**Passage for review:**
↓

A Canadian community has thanked a former postman after he returned a prized WW1 artefact.

Tony Groves, of Effra Road, Wimbledon, found a large quilt embroidered with a whole list of names after his uncle, a WW2 veteran himself, died last year.

Although he had mentioned it shortly before his passing, the family were not sure of the quilt's existence until they discovered it in his home, with the name Shorncliffe Military Hospital embroidered onto it.

The hospital, based in Folkestone, Kent, housed wounded soldiers evacuated from the front line during WW1.

Soldiers went there and convalesced before their long boat trip back to Canada.

In the summer of 1915, in Georgetown, Canada, its Women's Institute decided to create something which could keep up the recovering soldier's spirits in hospital.

The quilt was 'signed' in embroidery by 355 people, who each paid 10 cents for the privilege, and when completed, it was sent to the hospital, not to be seen again until last year. Ted Brown, a journalist for the Independent Free Press in Georgetown, said the community are indebted to Mr Groves.

↑

Page images and the text extracted from them
↓

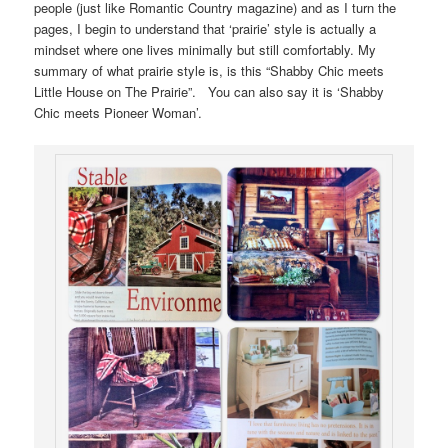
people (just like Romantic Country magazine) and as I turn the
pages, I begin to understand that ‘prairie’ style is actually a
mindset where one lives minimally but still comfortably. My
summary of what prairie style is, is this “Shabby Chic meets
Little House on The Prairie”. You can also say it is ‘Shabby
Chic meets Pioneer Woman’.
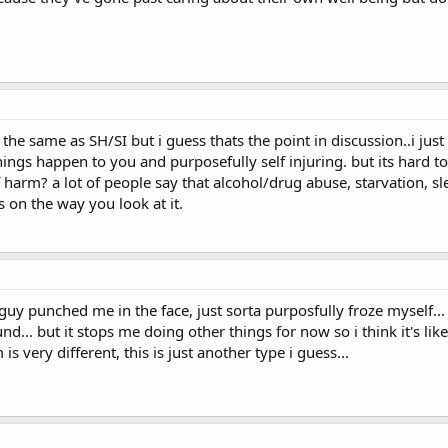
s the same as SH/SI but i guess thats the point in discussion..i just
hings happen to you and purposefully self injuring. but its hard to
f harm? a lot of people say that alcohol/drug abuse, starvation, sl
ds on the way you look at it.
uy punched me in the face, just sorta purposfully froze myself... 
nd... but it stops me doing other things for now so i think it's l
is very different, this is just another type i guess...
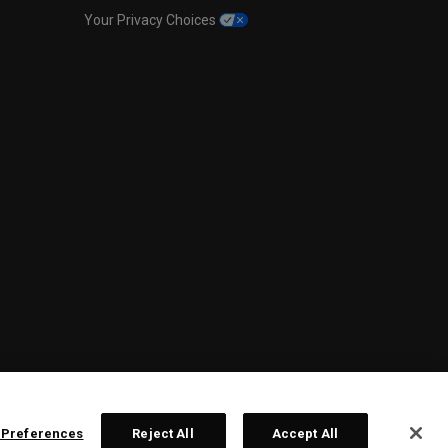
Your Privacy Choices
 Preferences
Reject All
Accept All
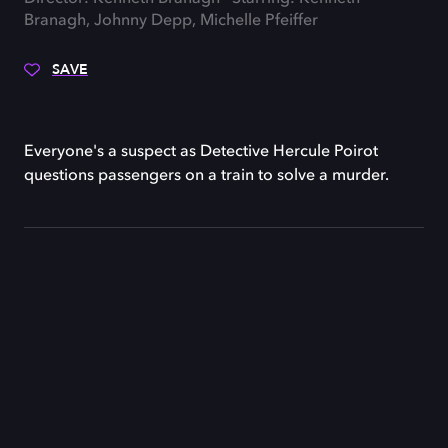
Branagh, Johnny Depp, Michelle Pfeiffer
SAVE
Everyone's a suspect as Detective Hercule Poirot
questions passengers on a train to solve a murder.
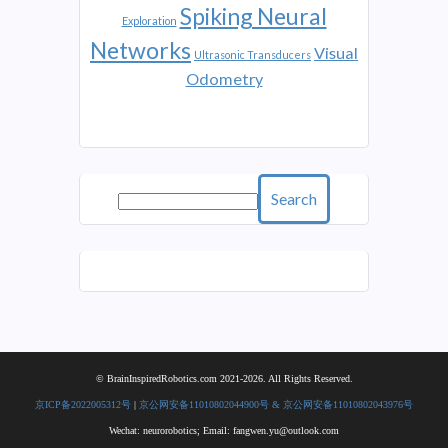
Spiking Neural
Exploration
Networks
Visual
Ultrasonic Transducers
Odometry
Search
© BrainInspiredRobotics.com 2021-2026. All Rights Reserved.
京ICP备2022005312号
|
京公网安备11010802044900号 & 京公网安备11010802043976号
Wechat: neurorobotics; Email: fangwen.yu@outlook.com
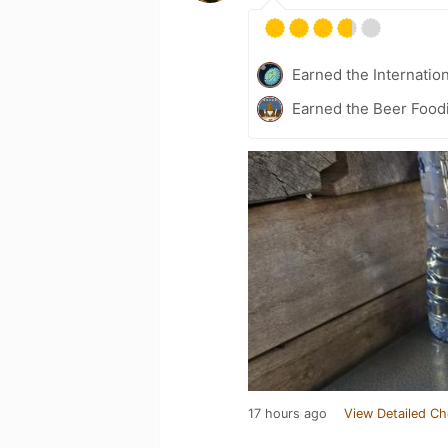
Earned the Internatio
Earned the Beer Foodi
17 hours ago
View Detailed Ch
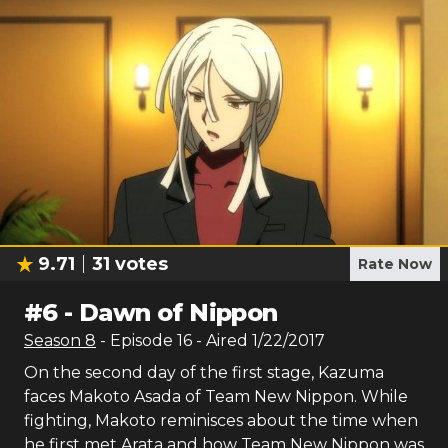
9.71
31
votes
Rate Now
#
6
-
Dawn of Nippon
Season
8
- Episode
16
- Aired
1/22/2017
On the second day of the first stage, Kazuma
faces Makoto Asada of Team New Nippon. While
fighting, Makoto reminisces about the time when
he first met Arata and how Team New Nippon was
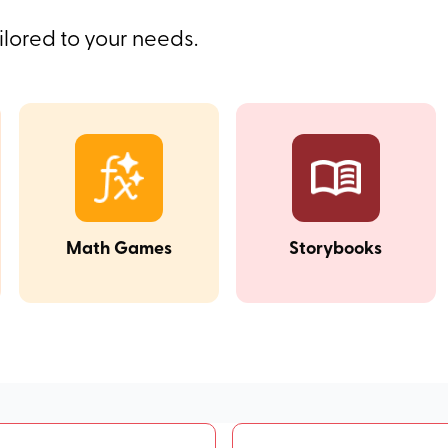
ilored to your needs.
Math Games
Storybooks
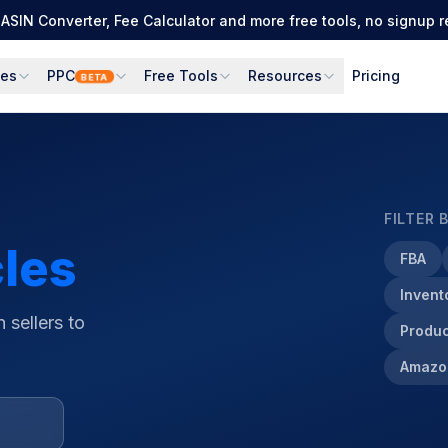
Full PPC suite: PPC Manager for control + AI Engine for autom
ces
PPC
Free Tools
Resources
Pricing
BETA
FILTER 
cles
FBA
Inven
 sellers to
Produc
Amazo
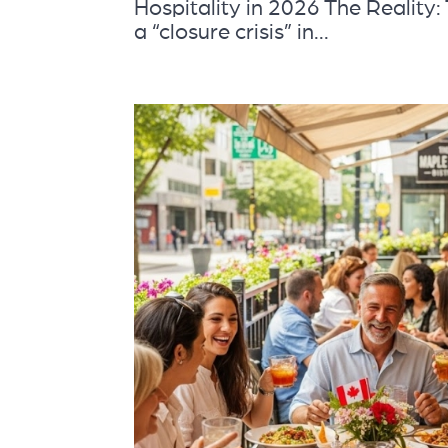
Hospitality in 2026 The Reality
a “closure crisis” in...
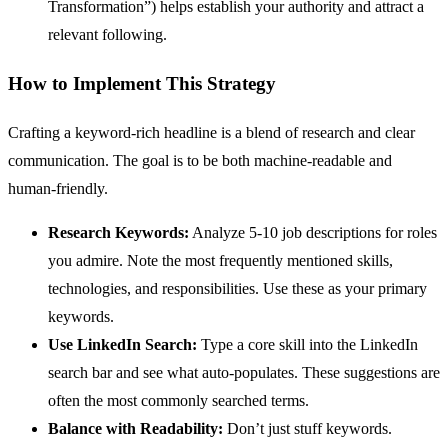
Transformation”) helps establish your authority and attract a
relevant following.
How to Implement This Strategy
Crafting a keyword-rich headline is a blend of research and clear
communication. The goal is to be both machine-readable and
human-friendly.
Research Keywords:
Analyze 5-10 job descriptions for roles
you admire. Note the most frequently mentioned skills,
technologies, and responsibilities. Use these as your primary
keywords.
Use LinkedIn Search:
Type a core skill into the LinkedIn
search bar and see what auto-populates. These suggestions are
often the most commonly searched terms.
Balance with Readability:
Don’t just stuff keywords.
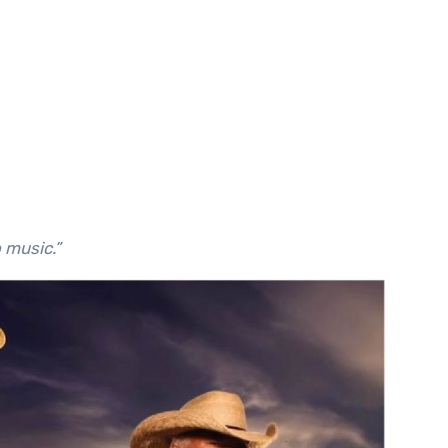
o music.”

↑
↓

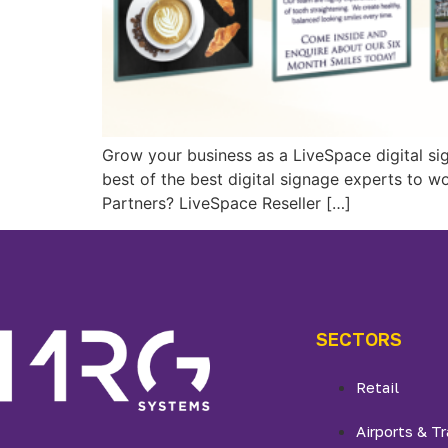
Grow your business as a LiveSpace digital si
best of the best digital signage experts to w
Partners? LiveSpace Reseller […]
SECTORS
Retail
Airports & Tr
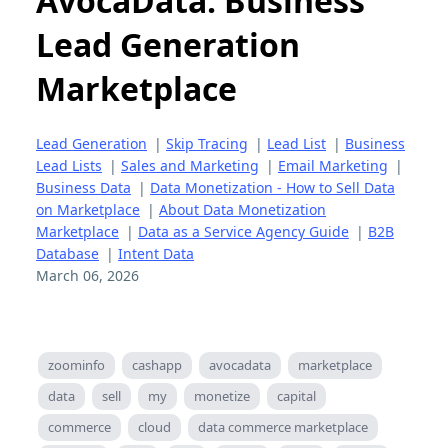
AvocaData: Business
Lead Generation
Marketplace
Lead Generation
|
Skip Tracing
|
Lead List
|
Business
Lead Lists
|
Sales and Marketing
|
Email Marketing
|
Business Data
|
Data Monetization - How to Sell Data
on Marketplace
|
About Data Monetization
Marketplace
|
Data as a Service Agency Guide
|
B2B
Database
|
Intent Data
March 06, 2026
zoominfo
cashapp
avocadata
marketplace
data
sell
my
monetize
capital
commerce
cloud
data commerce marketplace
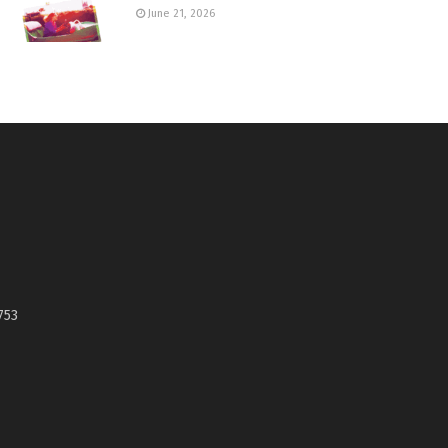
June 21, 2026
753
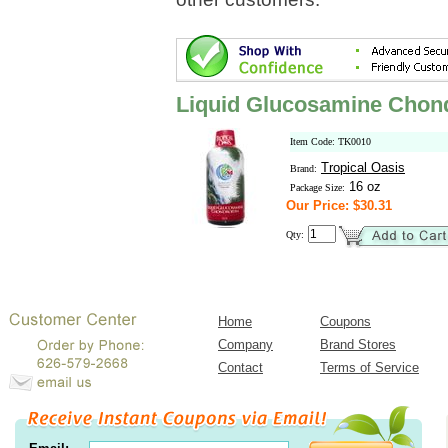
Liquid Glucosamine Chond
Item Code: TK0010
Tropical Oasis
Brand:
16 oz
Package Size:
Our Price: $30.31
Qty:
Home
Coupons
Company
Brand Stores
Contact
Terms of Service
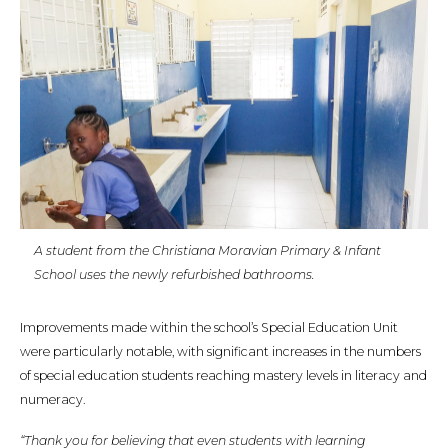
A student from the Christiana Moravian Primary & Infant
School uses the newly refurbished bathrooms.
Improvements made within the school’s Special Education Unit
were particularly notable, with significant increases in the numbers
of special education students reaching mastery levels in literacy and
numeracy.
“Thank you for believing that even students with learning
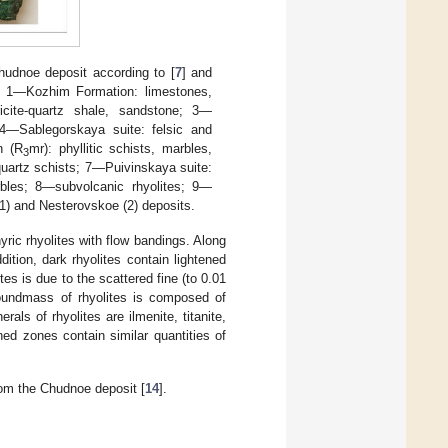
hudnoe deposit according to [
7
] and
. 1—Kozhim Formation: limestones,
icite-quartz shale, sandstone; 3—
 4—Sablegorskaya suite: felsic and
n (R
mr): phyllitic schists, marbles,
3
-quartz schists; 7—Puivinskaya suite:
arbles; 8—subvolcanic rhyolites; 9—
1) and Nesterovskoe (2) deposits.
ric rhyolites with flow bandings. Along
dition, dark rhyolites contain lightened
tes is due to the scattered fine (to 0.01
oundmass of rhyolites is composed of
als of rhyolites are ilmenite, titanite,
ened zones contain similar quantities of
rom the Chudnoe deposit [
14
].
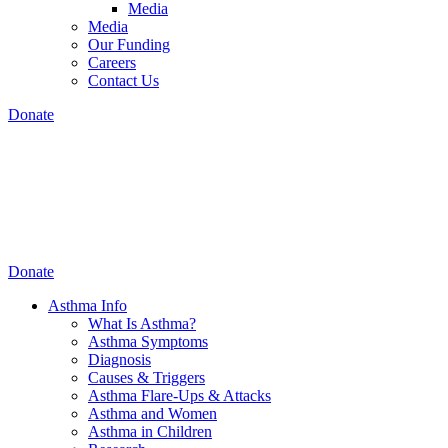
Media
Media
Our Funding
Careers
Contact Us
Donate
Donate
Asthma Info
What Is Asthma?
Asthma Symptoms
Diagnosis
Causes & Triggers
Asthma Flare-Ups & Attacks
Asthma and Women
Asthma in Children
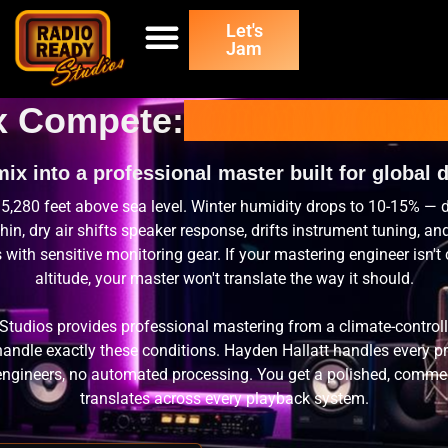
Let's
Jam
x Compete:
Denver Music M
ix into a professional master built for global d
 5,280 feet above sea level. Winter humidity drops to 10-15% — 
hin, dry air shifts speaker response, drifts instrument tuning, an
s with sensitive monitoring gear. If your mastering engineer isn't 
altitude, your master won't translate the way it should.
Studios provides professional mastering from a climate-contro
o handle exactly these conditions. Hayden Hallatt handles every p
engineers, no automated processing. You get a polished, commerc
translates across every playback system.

↑

**Required tasks:**
**1)** In the article about the wartime quilt, how many people signed the quilt in embroidery?
**2)** Reproduce a portion of the article about the wartime quilt. Begin at the words "Although he had" and stop after "line during WW1.".
**3)** Render this sentence from the article about the wartime quilt in French: "Soldiers went there and convalesced before their long boat trip back to Canada."
None of the items are needed for this work.

**Answers:**
**1)** 355 people signed it.

**2)**
Although he had mentioned it shortly before his passing, the family were not sure of the quilt's existence until they discovered it in his home, with the name Shorncliffe Military Hospital embroidered onto it.

The hospital, based in Folkestone, Kent, housed wounded soldiers evacuated from the front line during WW1.

**3)** Les soldats s'y rendaient et y faisaient leur convalescence avant leur long voyage en bateau pour rentrer au Canada.